AIM OF THE EXERCISE - Retyping the entire listing exactly is the task.

INFORMATION GIVEN -
◇ ◇ ◇

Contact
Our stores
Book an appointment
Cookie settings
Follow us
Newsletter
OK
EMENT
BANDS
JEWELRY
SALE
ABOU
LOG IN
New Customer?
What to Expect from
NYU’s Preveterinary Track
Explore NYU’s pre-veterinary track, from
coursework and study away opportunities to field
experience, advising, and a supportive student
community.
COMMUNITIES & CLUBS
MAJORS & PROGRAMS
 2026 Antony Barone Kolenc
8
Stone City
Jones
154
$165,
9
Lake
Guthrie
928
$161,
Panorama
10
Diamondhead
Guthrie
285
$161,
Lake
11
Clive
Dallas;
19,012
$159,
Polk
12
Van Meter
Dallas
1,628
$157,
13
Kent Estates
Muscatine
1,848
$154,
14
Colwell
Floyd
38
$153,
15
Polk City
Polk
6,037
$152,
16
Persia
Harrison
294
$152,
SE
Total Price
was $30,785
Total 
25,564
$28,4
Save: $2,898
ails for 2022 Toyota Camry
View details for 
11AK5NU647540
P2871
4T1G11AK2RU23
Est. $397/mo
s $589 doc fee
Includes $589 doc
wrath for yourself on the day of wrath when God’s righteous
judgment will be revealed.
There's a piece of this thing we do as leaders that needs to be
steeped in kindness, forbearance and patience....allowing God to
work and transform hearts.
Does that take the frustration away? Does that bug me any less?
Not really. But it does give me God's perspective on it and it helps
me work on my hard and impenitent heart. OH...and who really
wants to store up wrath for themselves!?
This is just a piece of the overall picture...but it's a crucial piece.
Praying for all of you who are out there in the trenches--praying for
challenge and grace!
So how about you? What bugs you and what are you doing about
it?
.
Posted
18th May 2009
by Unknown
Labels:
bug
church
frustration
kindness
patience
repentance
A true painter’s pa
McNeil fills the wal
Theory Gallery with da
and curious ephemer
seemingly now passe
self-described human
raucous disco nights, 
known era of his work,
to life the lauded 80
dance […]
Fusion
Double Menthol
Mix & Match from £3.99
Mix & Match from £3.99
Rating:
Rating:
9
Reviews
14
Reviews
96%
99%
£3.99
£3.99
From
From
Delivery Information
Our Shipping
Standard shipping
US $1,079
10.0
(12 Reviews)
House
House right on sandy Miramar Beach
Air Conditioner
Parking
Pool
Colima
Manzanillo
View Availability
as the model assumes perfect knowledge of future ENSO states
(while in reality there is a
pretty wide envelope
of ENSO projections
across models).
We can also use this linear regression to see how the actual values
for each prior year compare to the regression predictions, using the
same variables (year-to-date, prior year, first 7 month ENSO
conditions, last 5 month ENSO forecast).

◇ ◇ ◇

SOLUTION -
Contact
Our stores
Book an appointment
Cookie settings
Follow us
Newsletter
OK
EMENT
BANDS
JEWELRY
SALE
ABOU
LOG IN
New Customer?
What to Expect from
NYU’s Preveterinary Track
Explore NYU’s pre-veterinary track, from
coursework and study away opportunities to field
experience, advising, and a supportive student
community.
COMMUNITIES & CLUBS
MAJORS & PROGRAMS
 2026 Antony Barone Kolenc
8
Stone City
Jones
154
$165,
9
Lake
Guthrie
928
$161,
Panorama
10
Diamondhead
Guthrie
285
$161,
Lake
11
Clive
Dallas;
19,012
$159,
Polk
12
Van Meter
Dallas
1,628
$157,
13
Kent Estates
Muscatine
1,848
$154,
14
Colwell
Floyd
38
$153,
15
Polk City
Polk
6,037
$152,
16
Persia
Harrison
294
$152,
SE
Total Price
was $30,785
Total 
25,564
$28,4
Save: $2,898
ails for 2022 Toyota Camry
View details for 
11AK5NU647540
P2871
4T1G11AK2RU23
Est. $397/mo
s $589 doc fee
Includes $589 doc
wrath for yourself on the day of wrath when God’s righteous
judgment will be revealed.
There's a piece of this thing we do as leaders that needs to be
steeped in kindness, forbearance and patience....allowing God to
work and transform hearts.
Does that take the frustration away? Does that bug me any less?
Not really. But it does give me God's perspective on it and it helps
me work on my hard and impenitent heart. OH...and who really
wants to store up wrath for themselves!?
This is just a piece of the overall picture...but it's a crucial piece.
Praying for all of you who are out there in the trenches--praying for
challenge and grace!
So how about you? What bugs you and what are you doing about
it?
.
Posted
18th May 2009
by Unknown
Labels:
bug
church
frustration
kindness
patience
repentance
A true painter’s pa
McNeil fills the wal
Theory Gallery with da
and curious ephemer
seemingly now passe
self-described human
raucous disco nights, 
known era of his work,
to life the lauded 80
dance […]
Fusion
Double Menthol
Mix & Match from £3.99
Mix & Match from £3.99
Rating:
Rating:
9
Reviews
14
Reviews
96%
99%
£3.99
£3.99
From
From
Delivery Information
Our Shipping
Standard shipping
US $1,079
10.0
(12 Reviews)
House
House right on sandy Miramar Beach
Air Conditioner
Parking
Pool
Colima
Manzanillo
View Availability
as the model assumes perfect knowledge of future ENSO states
(while in reality there is a
pretty wide envelope
of ENSO projections
across models).
We can also use this linear regression to see how the actual values
for each prior year compare to the regression predictions, using the
same variables (year-to-date, prior year, first 7 month ENSO
conditions, last 5 month ENSO forecast).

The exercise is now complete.